On-Premises HA - Two Location Cold-Standby

Overview

This page describes a two-location, high-availability (HA) architecture for a Public Key Infrastructure (PKI) platform. The architecture provides redundancy across two geographically separated sites using a cold-standby, active/passive failover model.

1400
Overview Diagram Two-Location Setup

Architecture Components

This architecture spans over two geographically separated locations and consists of the following core components:

  1. Two CARA VMs running independently and unaware of each other.

  2. Two HSMs, clustered and connected via PKCS#11.

  3. Two CLM VMs running independently and unaware of each other.

  4. Two Database nodes forming an active/passive cluster.

The design also supports network segmentation to isolate different components, such as CLM (RA), CARA (CA), and the Database.

CARA VMs

The CARA VMs consist of the following core components:

  • Webserver / Reverse Proxy → Performs TLS termination and forwards traffic to the local CARA services.

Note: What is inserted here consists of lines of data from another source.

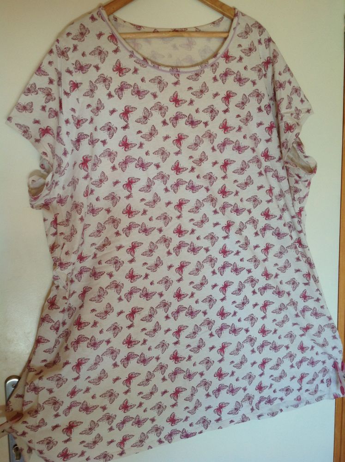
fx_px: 466
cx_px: 172
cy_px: 231
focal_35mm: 35
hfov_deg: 40.6
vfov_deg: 52.7
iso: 64
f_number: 2.4
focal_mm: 4.28
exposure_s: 1/40
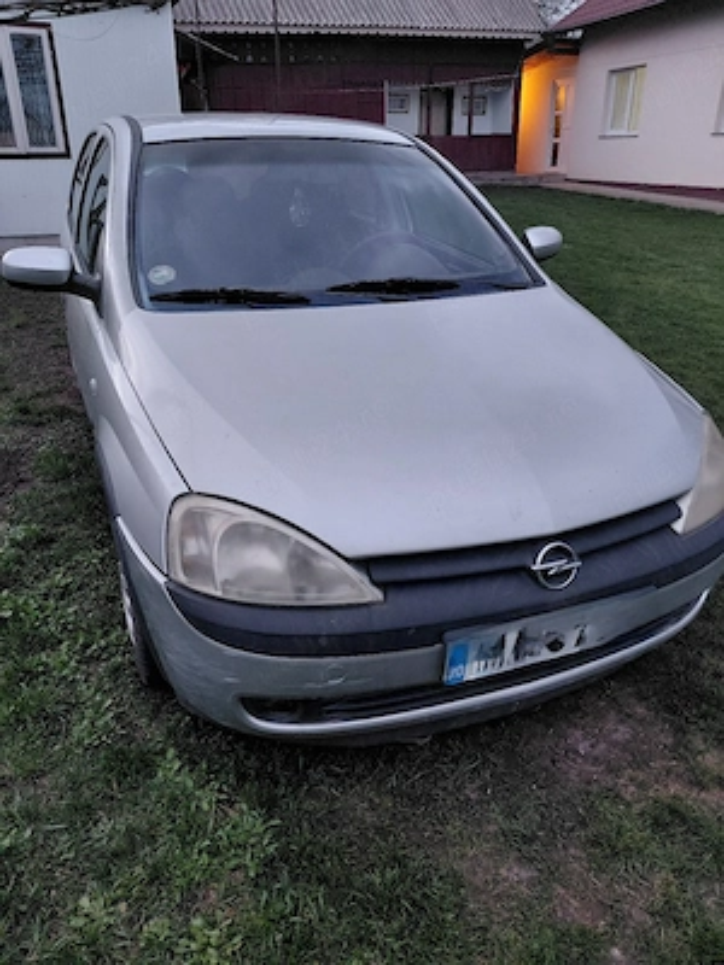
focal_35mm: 25
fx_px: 697
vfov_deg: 69.4
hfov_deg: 54.9
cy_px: 482
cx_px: 362
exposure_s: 1/60.2
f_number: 1.8
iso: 320
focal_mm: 4.69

  • CARA Services → Run locally behind the reverse proxy.

HSMs

The HSMs are clustered, with each HSM connected only to the CARA instance at its own location. The specifics of cluster configuration and replication are vendor-dependent and are not covered in this page.

CLM VMs

The core components of the CLM VMs are the following:

  • Webserver / Reverse Proxy → Performs TLS termination and forwards traffic to the local CLM services.

  • CLM Services → Run locally behind the reverse proxy.

Database Nodes

Two database nodes form an active/passive cluster with manual failover, hosting the databases for both CLM and CARA applications at their respective locations. There is also the option to deploy two separate clusters, to further isolate CLM and CARA application data, if so desired.

Data Flow and General Considerations

Clients and administrators connect directly to the CLM and CARA instances. Traffic to the active site can be controlled via static BGP routing or, for example, by switching CNAME records in DNS management.

  • Each CARA VM connects only to the HSM at its own location.

  • Each CLM VM connects only to the CARA VM at its own location.

  • Both CARA and CLM VMs connect directly to the database node at their own location.

In this architecture, failures must be detected by a monitoring system and handled manually by the operations team. Failover to the standby site is a conscious decision and requires manual action.

Due to the high split-brain inherent risk in not having proper quorum capabilities, setting up a hot-standby failover mechanism across two locations only is strongly discouraged.

Conclusion

This two-location cold-standby architecture provides a georedundant design for a PKI platform, ensuring availability of a standby site to recover operations, in case of a failure at the primary site.

Traffic can be directed to the sites via static BGP routes or CNAME records. However, failover requires manual intervention by the operations team. Proper monitoring is essential for detecting failures and coordinate recovery.

Overall, this architecture provides resilience against site-level failures, for inquiries where a third location for automatic failover is not feasible. Due to the manual failover, this architecture ensures high data integrity and predictable traffic flows.